C’è stato dolo nel redigere i bilanci. E proprio le false comunicazioni sociali hanno portato al dissesto. Facendo guadagnare la fiducia di istituti di credito e fornitori, che hanno finanziato la società. Soldi che, però, hanno solo portato nel tempo a un imponente indebitamento.
Sono i motivi della sentenza, pronunciata lo scorso novembre, nel processo ai vertici della Bio-on, l’azienda di bioplastiche bolognese. Otto condanne e un’assoluzione, mentre un altro imputato aveva precedentemente patteggiato. Le pene più pesanti al presidente Marco Astorri e al suo vice Guido Cognani: 5 anni e 2 mesi per manipolazione del mercato, falso in bilancio e bancarotta impropria.
Una falsificazione sistematica dei bilanci, si legge nelle motivazioni , operata dal Cda per ingannare soci e investitori. Mentre l’indebitamento, contenuto nel 2015 e 2016, è aumentato nel 2017 per poi impennarsi nel biennio successivo, anche con il ricorso a finanziamenti a breve termine, arrivando a 60 milioni di euro al momento della nomina dell’amministratore giudiziario, il 31 ottobre 2019. Determinante – per i giudici – fu la scelta di investire nell’impianto di Castel San Pietro Terme, messo in funzione appena pochi mesi prima del crac, nel maggio 2019, e i cui costi, inizialmente stimati in 15 milioni di euro, lievitarono fino a 53,4 milioni.

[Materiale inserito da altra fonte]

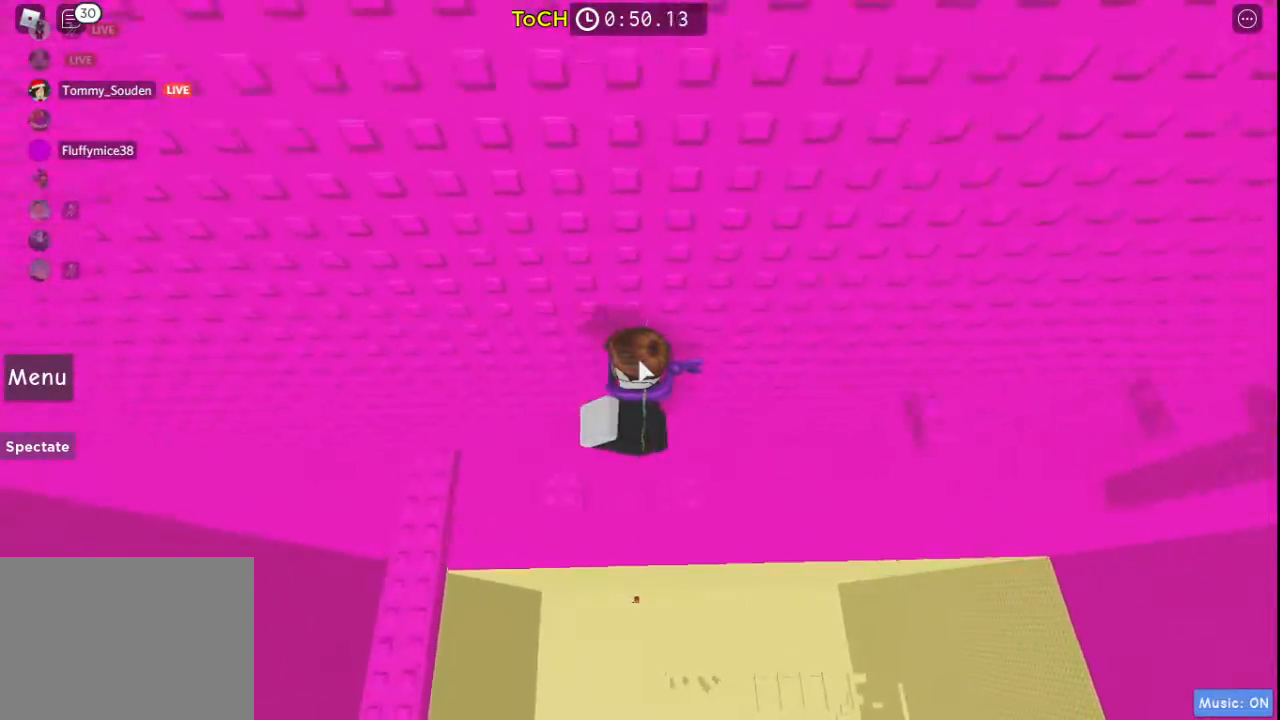
Gameplay with keyboard and mouse; each line is a JSON object with the keys held at the frame after it. "events" lists presses ("down") and releases ("up") of "a", "ctrl", "d", "s", "shift", "space" and "w" between this image and that frame as [ms after this image, input, new state], when the widget could be followed in between. No other keys are recorded. Mouse buttons are not recorded. Not read: mouse_move.
{"keys": ["s"], "events": [[150, "space", "down"], [333, "space", "up"], [383, "s", "down"], [433, "a", "up"]]}
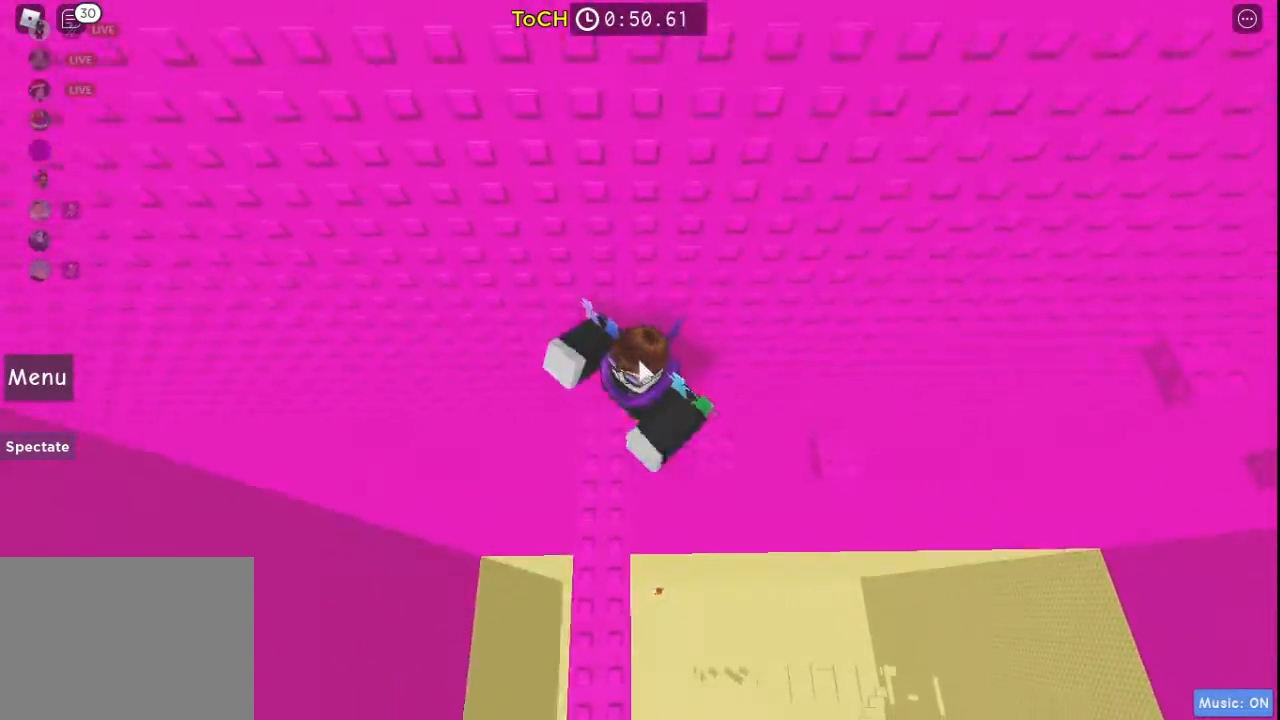
{"keys": [], "events": [[400, "s", "up"]]}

Il servizio di Francesco Rossi
La replica di Astorri: “L’Italia non è un Paese ospitale per le start-up”
“Ho totale fiducia nel mio team legale e nella magistratura, e sono certo che in appello potremo dimostrare l’assoluta correttezza del nostro operato. La verità è che l’Italia non è un Paese ospitale per le start-up, ma sono certo che, anche grazie al nostro caso, la legislazione e la giurisprudenza italiane si allineeranno agli standard internazionali, contribuendo a rendere il nostro Paese competitivo e attrattivo per gli investimenti innovativi esteri”. Così Marco Astorri, ex presidente di Bio-On, replica alle motivazioni della sentenza, ribadendo la volontà, già espressa il giorno del giudizio di primo grado (qui il servizio), di voler ricorrere in appello.